Wayne Township to revitalize abandoned cemetery, accept remains from Diamond Chain site

Keystone Group announced late Wednesday that it plans to reinter any remains found at its 20-acre downtown worksite, which includes portions of four former cemeteries, at Mount Jackson Cemetery about three miles west of the property.

It’s a process that Keystone representatives say will honor the early Indianapolis settlers excavated from the former Diamond Chain manufacturing site at West Street and Kentucky Avenue. And it’s one the Wayne Township Trustee’s Office says will fund the revitalization of the cemetery, which was abandoned the 1960s, leaving it to the office to care for.

The company revealed late Wednesday that archaeologists have discovered 87 remains in the excavation of a six-acre portion of the site in what it is considering the first phase of construction of project that could now be in doubt. Keystone has been working to build an entertainment district on the east side of the White River anchored by a 20,000-seat soccer stadium for the Indy Eleven, but that stadium is now on hold as the Hogsett administration focuses on trying to land a Major League Soccer team with a different set of owners.

Keystone said it planned to use the historic Mount Jackson Cemetery for “reinterment and memorialization” of the remains found on the site before moving forward with “transformational riverfront development.” Many of those remains are thought to be of early Black residents of Indianapolis buried at Greenlawn Cemetery, although other cemeteries were located there as well.

The developer said the excavation procedures were approved by the Indiana Department of Natural Resources’ Division of Historic Preservation and Archaeology.
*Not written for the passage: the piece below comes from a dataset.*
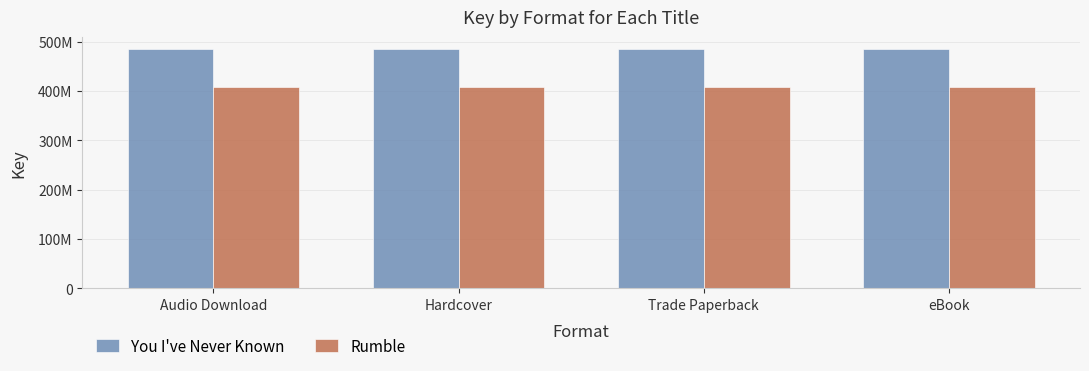

What is the sum of all You I've Never Known values?

1939190832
Keystone was also required to submit a reburial plan to the state agency.

Mount Jackson Cemetery, located at 210 N. Tibbs Ave., is an appropriate final resting place for the remains, according to a statement from the Wayne Township Trustee’s Office, because it “is also historically significant as a formerly segregated cemetery, which aligns it with the history of Greenlawn.”

In that statement, released Thursday, the Trustee’s Office wrote that remains moved from Greenlawn will be “nested” in Mount Jackson in a separate area with signage, landscaping and a memorial noting the history of Greenlawn and those buried there.

The cemetery was established in 1821 and is the final resting place for many early settlers to the area, veterans and ancestors from all walks of life, according to the Wayne Township Trustee’s Office. In the 1960s, a church associated with Mount Jackson Cemetery closed and the property was abandoned. Per Indiana law, the property has since been maintained by the Wayne Township Trustee’s Office.

Keystone will provide a financial boost to the cemetery in return for the reinterment efforts.

A Keystone spokesperson wouldn’t specify a dollar amount, but the release from the Wayne Township Trustee’s Office said Keystone will make “a significant investment” in the abandoned cemetery. That investment will allow for improvements to its grounds, the restoration of headstones, new signage, public art and to address other safety concerns. Additionally, the Wayne Township Trustee’s Office will create a perpetual fund to maintain the property using the money from Keystone’s purchase of the plots.

“We are honored to be considered as a final resting place for these ancestors,” Jeff Harris, director of communications for Wayne Township, said in a written statement. “Mount Jackson is a historically appropriate cemetery for these reinterments. With Keystone’s investment, we will not only provide a permanent and dignified final resting place for those from Greenlawn, but we will also restore Mount Jackson Cemetery and raise it up as a historical and cultural community asset.”

Keystone has said it plans to create memorials at the development site as well as the cemetery. It will also launch a website in the coming days to detail the history of the former burial grounds at the site.

The remains are being analyzed and catalogued by IUPUI anthropology professor Jeremy Wilson. Keystone contracted with Noblesville-based firm Weintraut and Associates for excavation efforts. Both parties are also employed by the city for the Henry Street Bridge project.

Not much is known about Mount Jackson Cemetery. Although it was officially established in 1821, research from former Wayne Township Trustee Ollie Baus in 1967 found that headstones bear death dates as early as the 1790s. Baus also wrote that the plot formerly held Little Eagle Baptist Church.

According to research by the late IUPUI researcher Paul Mullins, many patients from the Central Indiana Hospital for the Insane—now known by most as the former Central State Hospital—were buried in the grounds beginning around 1905.

Grave data from the Wayne Township Trustee’s Office shows that many names and birthdates of those buried are unclear or unknown.

The excavation process on the Diamond Chain site involved having archaeologists on site to identify possible signs of a grave. When signs of remains were identified, mechanical excavation within a 100-foot radius of the discovery paused and archaeologists performed controlled excavations. The same method was laid out by Hogsett administration officials last year for a one-acre parcel it owns at the site.

The city of Indianapolis has not yet revealed plans for reinterment of any remains found on its one-acre site, but has said these plans will be created with involvement from the community. Hogsett Administration Chief Deputy Mayor Dan Parker wrote Wednesday that the bridge site may contain up to 650 remains.